Large volumes of eutectic brines resistant to freezing at low pressures: implications for effusive flows on icy worlds

Icy worlds such as Europa, Enceladus and Ceres show evidence for subsurface liquids reaching the surface, either as plumes or effusive flows. Regions where this has occurred serve as potential archives of subsurface chemistry and habitability, making them prime targets for future missions. Subsurface fluids on these bodies may range in salinity from dilute to eutectic compositions, with brines approaching eutectic concentrations expected to be more common in the shallow subsurface due to their longevity at low temperatures. Despite their importance, little is understood about how highly saline fluids evolve if exposed to surface conditions.

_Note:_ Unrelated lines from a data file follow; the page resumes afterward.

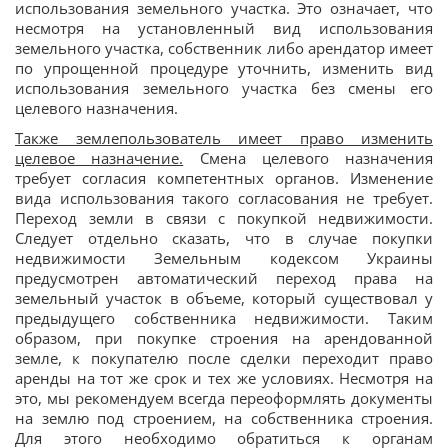
использования земельного участка. Это означает, что
несмотря на установленный вид использования
земельного участка, собственник либо арендатор имеет
по упрощенной процедуре уточнить, изменить вид
использования земельного участка без смены его
целевого назначения.
Также землепользователь имеет право изменить
целевое назначение.
Смена целевого назначения
требует согласия компетентных органов. Изменение
вида использования такого согласования не требует.
Переход земли в связи с покупкой недвижимости.
Следует отдельно сказать, что в случае покупки
недвижимости Земельным кодексом Украины
предусмотрен автоматический переход права на
земельный участок в объеме, который существовал у
предыдущего собственника недвижимости. Таким
образом, при покупке строения на арендованной
земле, к покупателю после сделки переходит право
аренды на тот же срок и тех же условиях. Несмотря на
это, мы рекомендуем всегда переоформлять документы
на землю под строением, на собственника строения.
Для этого необходимо обратиться к органам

We exposed large quantities (~50 kg) of NaCl and MgSO₄ brines at eutectic concentrations to pressures below their triple points and observed their physical behavior and thermal evolution. We found that eutectic brines, if emplaced into low-pressure environments, resist evaporatively driven freezing through the formation of salts at their surface which acts to strongly decrease evaporation rate. Furthermore, instead of evolving towards the eutectic point and thus complete solidification, the salinity and temperature of the brines instead asymptotically approached their hydrate liquidus at a concentration approximately 3% above the eutectic concentration. After 120-300 minutes, both brines approached steady-state whereby salts precipitated at the surface and sank, to be replaced by fresh surficial salts. Our findings indicate that eutectic liquids could be relatively long-lived in low-pressure environments. Furthermore, although emplaced brines at icy worlds may freeze conductively from below, ice formation should not be expected in the upper 10s of cm simulated by these experiments. Instead, we predict the systems should continue to evaporate and precipitate hydrates until dryness, meaning that regions where eutectic brines have been emplaced could be indicated by salt lags rather than salt-bearing ices. Our findings provide a new perspective on surface processes involving the extrusion of high-salinity liquids into low-pressure environments and the possible longevity of liquid water under non-equilibrium scenarios on planetary surfaces.